Decision regarding patents for embryonic stem cells in Europe
On October 18, 2011, the European Court of Justice (ECJ) rendered its decision which many within the Biotech field had been waiting for: The ECJ now also puts an end to patents to pharmaceuticals and research which includes embryonic stem cells.
The basis for this decision is to be found in an EU directive from 1998 (Article 6.2(c)) on the legal protection of biotechnological inventions. This states that a patent should not be granted to an invention which is contrary to “ordre public and morality”. The ECJ chooses to do the interpretation that patents concerning stem cells which originate from embryos are encompasses by the embryos which would be contrary to ordre public and morality.
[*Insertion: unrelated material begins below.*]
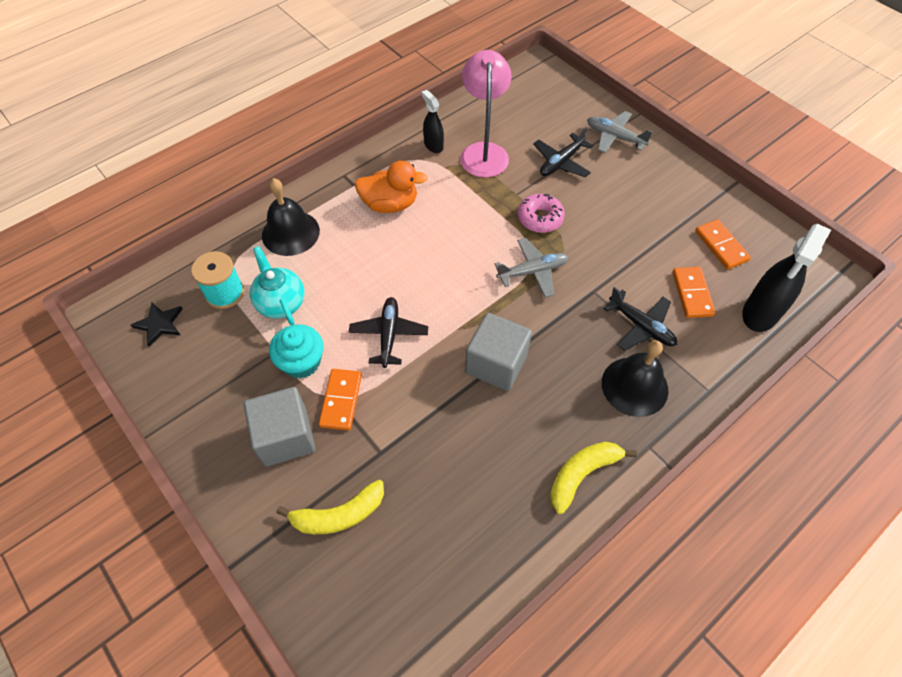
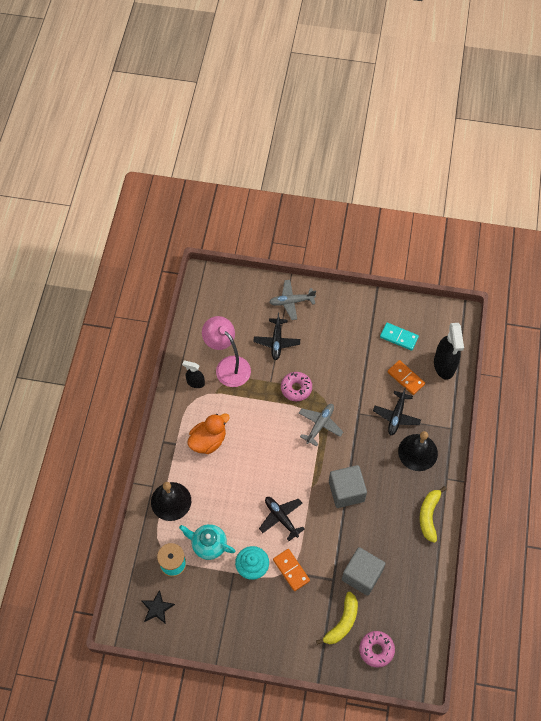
camera: 40 degrees left, 5 degrees up
grey cube [244,387,316,467] -> grey cube moved to [342,547,386,596]
black plane [603,287,677,351] -> black plane turned 105 degrees clockwise [373,388,421,435]
orange domino [695,219,751,269] -> turquoise domino [380,323,419,351]
none -> pink donut [359,631,395,668]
The ECJ also decided to interpret the term human embryo as every human ovum from the moment it is fertilized. An unfertilized human ovum in which a cell nucleus from a mature cell from a human has been transplaned, and an unfertilized human ovum which has been stimulated to cell division and further development through parthenogenesis, shall also be considered a human embryo.
The Court also considered the question whether the concept of ‘uses of human embryos for industrial or commercial purposes’, which use is not patentable, also covers the use of human embryos for the purposes of scientific research. The Court concluded that scientific research entailing the use of human embryos cannot access the protection of patent law, but the patentability of uses of human embryos for industrial or commercial purposes is not prohibited where it concerns the use for therapeutic or diagnostic purposes which are applied to the human embryo and which are useful to it – for example to correct a malformation and improve the chances of life of the embryo.
The Court also stated that an invention is excluded from patentability where the implementation of the process requires either the prior destruction of human embryos or their prior use as a base material, even if, in the patent application, the description of that process, as in the present case, does not refer to the use of human embryos.
It remains to be seen how this decision will affect the inventors and research intense companies within this field and also how the different European Patent Offices will treat pending patent applications relating to the same subject.